Jadi kami makan dalam diam, hanya serpihan kaldu yang menenggelamkan hujan ambien. Saya mulai mempersiapkan pidato saya dalam bahasa Korea yang saya ingat sebelum menyadari dengan ketakutan yang luar biasa bahwa saya telah berada di Taiwan selama berjam-jam sekarang, dan tidak tahu sepatah kata pun Mandarin - hal lain yang saya maksudkan agar tidak terjadi. Seolah memahami kecerobohan kultural saya yang kelelahan, dia yang memimpin.

"Di mana-ee-uh?"

Kata itu sendiri dinyanyikan, kesamaan bahasa yang menembus kebisuan yang telah kami hormati selama beberapa menit sekarang. Mencoba menutupi keputusasaan saya, saya dengan hati-hati membuka lipatan kertas yang lembab. Peta hancur, tetapi alamat hostel saya masih tertulis di bagian atas. Dia mendengus pendek, menunjukkan pada istrinya dan keduanya tertawa.

"Days [mengangkat enam jari dan menunjuk 'kembali, lalu' dengan tangannya]. Orang Jerman. Di sini [menunjuk ke alamat hostel]. Dalam hujan juga."

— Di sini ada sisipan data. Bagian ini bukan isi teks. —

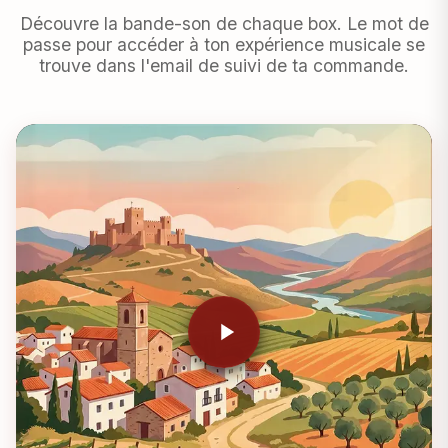
Découvre la bande-son de chaque box. Le mot de
passe pour accéder à ton expérience musicale se
trouve dans l'email de suivi de ta commande.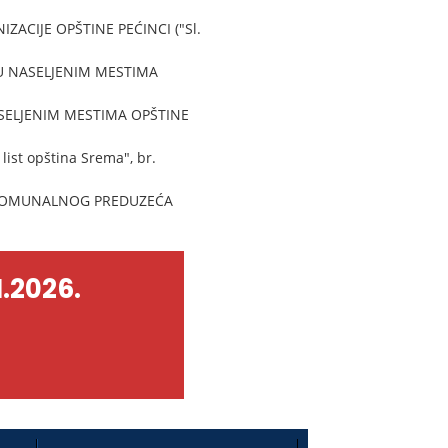
CIJE OPŠTINE PEĆINCI ("Sl.
U NASELJENIM MESTIMA
SELJENIM MESTIMA OPŠTINE
t opština Srema", br.
 KOMUNALNOG PREDUZEĆA
.2026.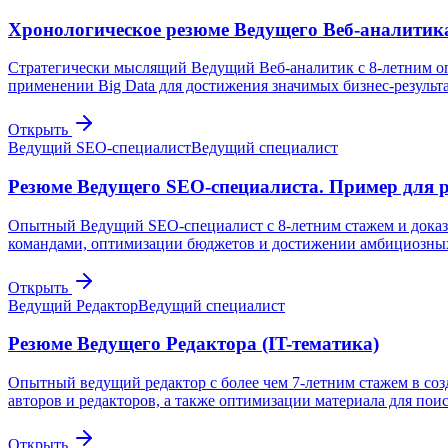
Хронологическое резюме Ведущего Веб-аналитик
Стратегически мыслящий Ведущий Веб-аналитик с 8-летним о
применении Big Data для достижения значимых бизнес-результа
Открыть
Ведущий SEO-специалист
Ведущий специалист
Резюме Ведущего SEO-специалиста. Пример для 
Опытный Ведущий SEO-специалист с 8-летним стажем и доказ
командами, оптимизации бюджетов и достижении амбициозных 
Открыть
Ведущий Редактор
Ведущий специалист
Резюме Ведущего Редактора (IT-тематика)
Опытный ведущий редактор с более чем 7-летним стажем в соз
авторов и редакторов, а также оптимизации материала для пои
Открыть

Aku tersenyum dan membungkuk untuk mengambil payung bekas lukaku, sekarang setumpuk nilon basah berkumpul di trotoar. Ketika tatapanku menoleh ke atas, fokus pada dua helm, lelaki tua itu mencengkeram dengan kedua tangan, satu diulurkan untukku.

Ketika skuter lelaki tua itu berjalan melalui lorong-lorong batu bulat, saya berjuang untuk mencapai keseimbangan di bagian belakang, mengulurkan payung seperti Mary Poppins yang siap untuk terbang, melindungi kami, yang relatif sia-sia, dari kabut yang tidak bisa bergerak. Saya tidak akan pernah tahu bagaimana dia bisa menavigasi melalui pelindung yang tergores, tergores, tetapi kami tiba di asrama saya dalam waktu singkat, beberapa pelancong lain berbagi rokok di keamanan pintu.

Benar saja, itu bukan kali terakhir saya mengendarai skuter di tengah hujan minggu itu.

Saya masih tidak punya uang. Tetapi berkat perjalanan abad ke-21, saya punya pilihan. Menyeka telepon saya yang usang karena cuaca, saya mencari kata sandi internet asrama dari orang-orang yang masih duduk-duduk dan menelepon melalui Skype ke nomor 24 jam pada kartu kredit saya. Dalam beberapa menit, saya dirawat, dilengkapi dengan rencana dan dapat menghembuskan napas. Saya bergabung dengan teman-teman backpacker saya meringkuk lebih dari sebotol penuh anggur 7-11 dan microbrews suhu setengah penuh, setiap tanda kekhawatiran menguap pada saat gelas saya penuh, dan membiarkan olok-olok larut malam asrama asrama mencuci atas saya.